Kime güveneceğimizi şaşırdık !
Belçika basınında çıkan bir haber yine içimi bir tuhaf etti diyebilirim. Hani derler ya tüylerim diken diken oldu…
Yaşlı başlı ve aklı başında diyebileceğimiz birisi kalkıp çoluğa çocuğa tecavüz ediyor.. .
Aman Allah'ım ne günlere kaldık. Güvenecek hiç kimse kalmadı mı hayatta ?
Gözümüze bile güvenemediğimiz çocuklarımızı hiçbir yere gönderemeyecek hiç kimseye emanet edemeyecek miyiz ?
Onlar bizim canlarımız, hatta canımızdan da cok sevdiğimiz varlıklar, geleceğimiz, umutlarımız.
Umutlarımız da yıkılırsa biz dünyada ne için yaşayacağız ?
Bizler onların sağlığı, eğitimi ve gelecekleri için elimizden gelen herşeyi yapmak isterken hiç ummadığımız yerlerden tehlikeler gelebiliyor. Hele de tehlikenin böylesi, kabul edilemez bir durum. Ölümden bile daha zor, işkence, çocuklara büyük travmalar yaşatacak olaylar…
Geçimdir, seçimdir derken bizleri ilgilendiren en önemli konuları unutuyoruz sanki…
İnsanları iyice tanımadan, nasıl bir psikolojiye sahip olduklarını bilmeden en sevdiğimiz varlıkları yani çocuklarımızı onlara teslim ediyoruz .
Geçen gün bir resepsiyonda Altay Manço'nun verdiği bilgiler beni oldukca şaşırttı. Gelenek, göreneklerine ve dinine en bağlı toplumlardan birisi olan Türk toplumunda, yani bizim toplumumuzda bile, dini pratik konusunda çok büyük bir gerileme olduğu görülüyor .
Bütün dinlerde olduğu gibi müslüman toplumlarda da durum değişmiyor anlaşılan. İnançlar ya da kültürel değerlerde büyük değişmeler yaşanıyor . Maneviyat denen şey artık kalmamış durumda. Herşey maddiyata ve çıkarcılığa dönüşüyor.
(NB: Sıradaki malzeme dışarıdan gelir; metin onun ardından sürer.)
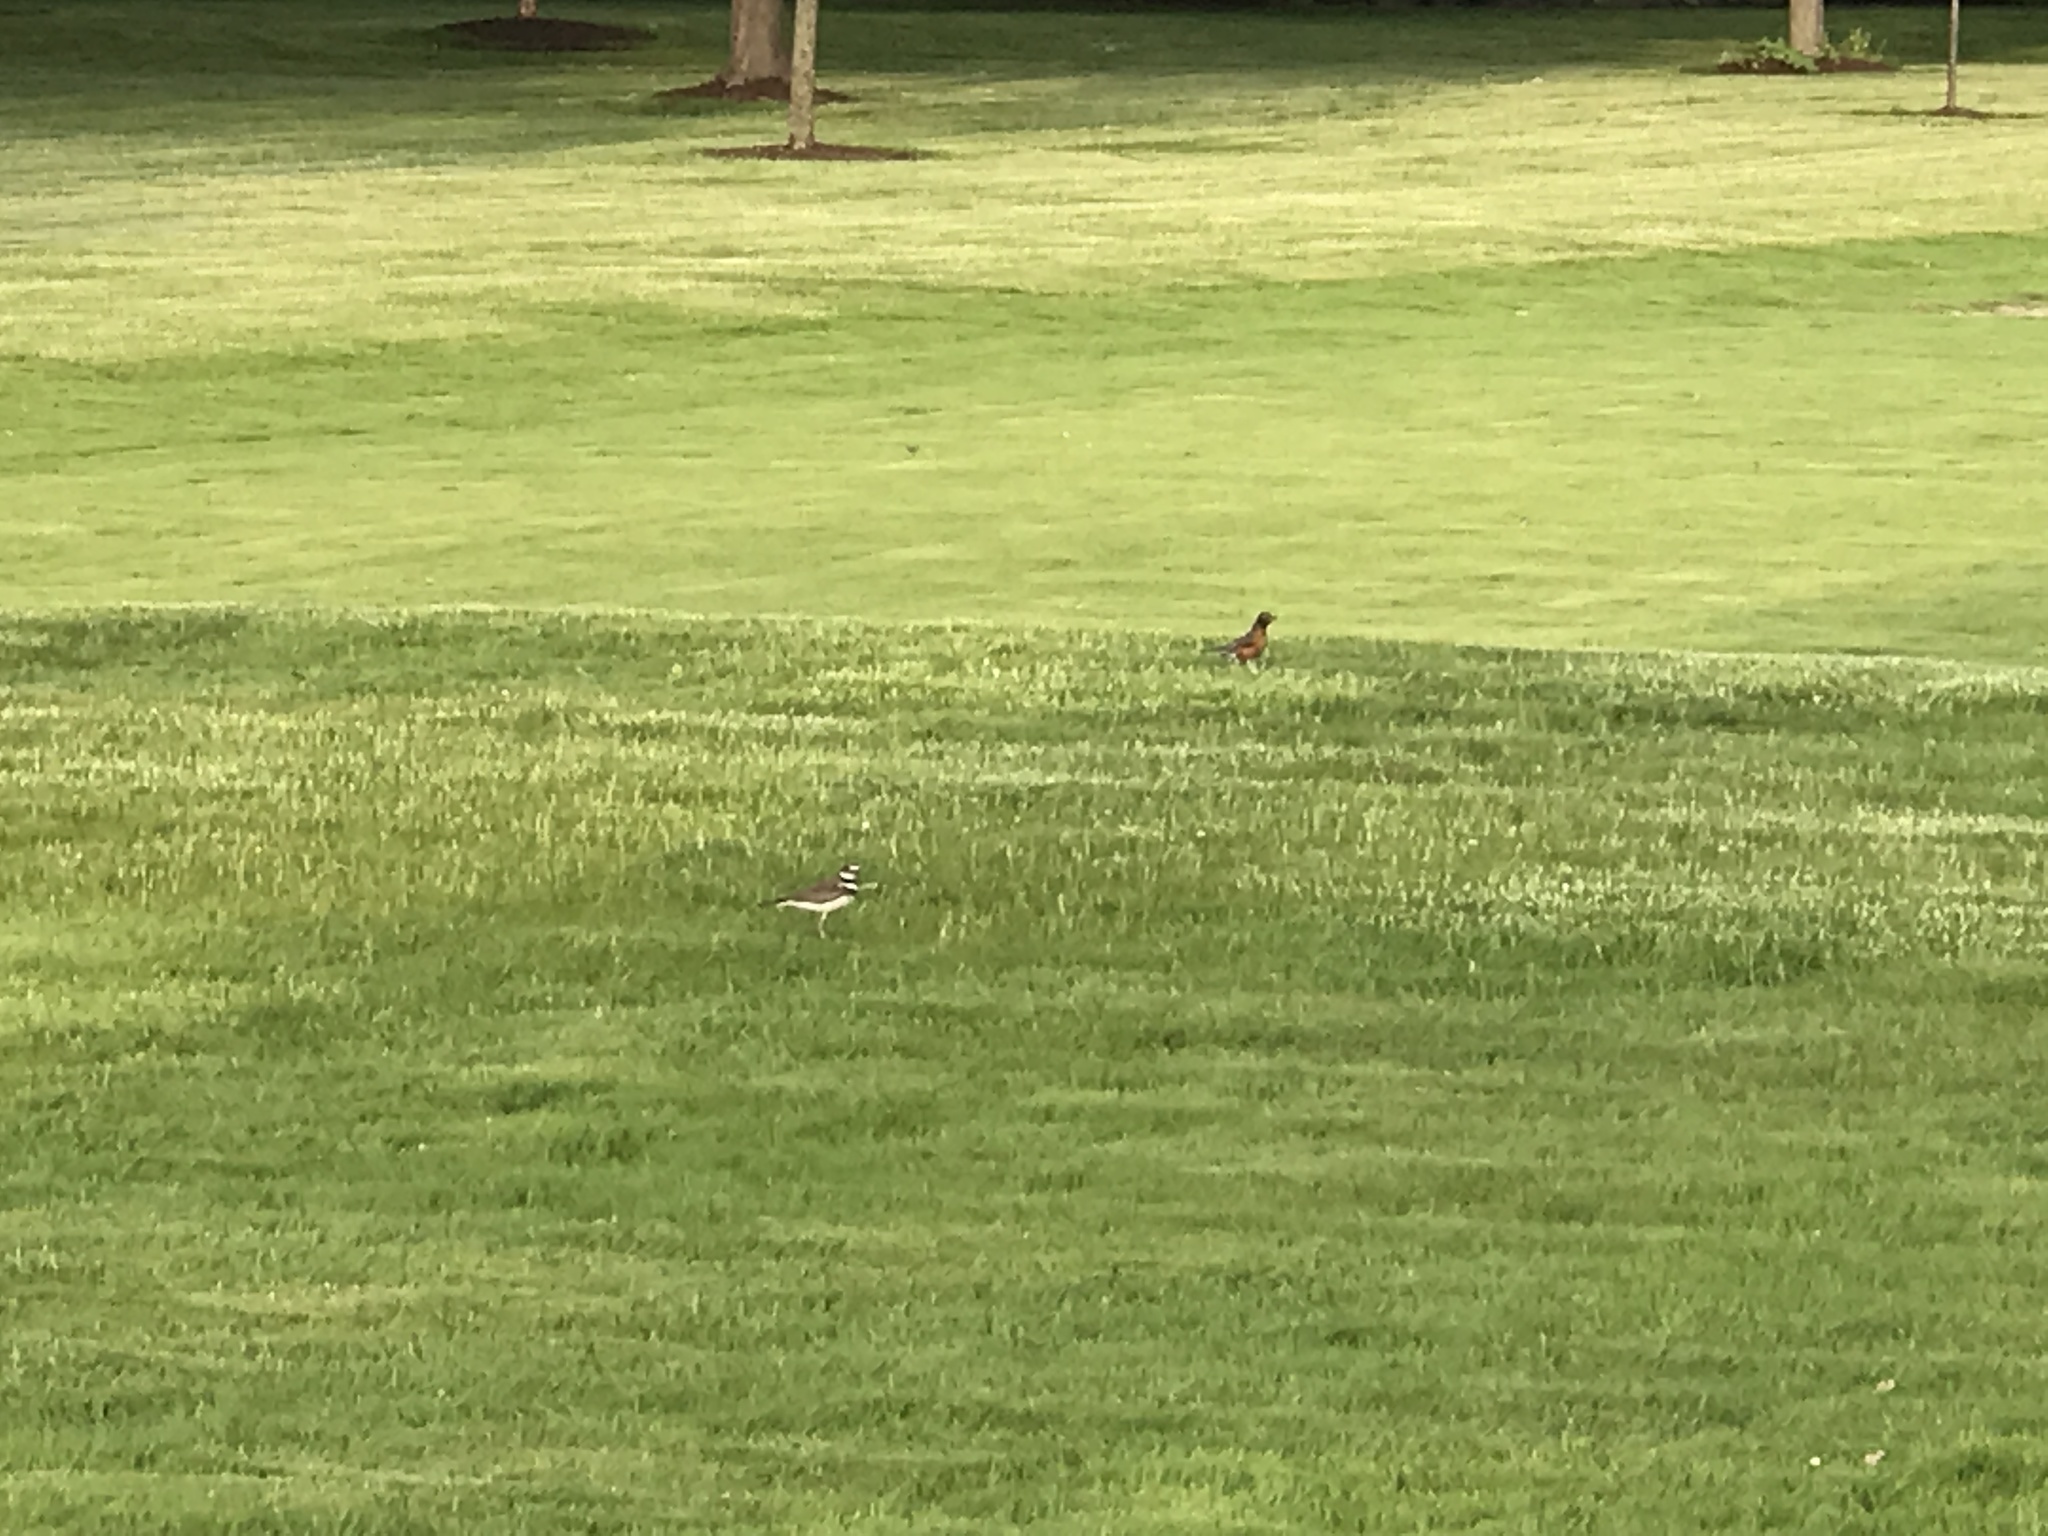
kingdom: Animalia
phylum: Chordata
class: Aves
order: Charadriiformes
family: Charadriidae
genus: Charadrius
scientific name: Charadrius vociferus
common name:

Parayı veren düdüğü çalıyor, kişisel çıkarlar ve bencillik duygusu geçmişe göre hayli ilerlemiş durumda . Yardımseverlik yerine kendini ispatlama duyguları ön plana geçti artık.
Her ne kadar herşey eğitimden geçiyor desek de, eğitimden bahsederken aile kavramının önemine, ahlak ve insanlık kavramlarıyla birlikte bazı değerlerin de altını çizsek hiç de fena olmaz diye düşünüyorum.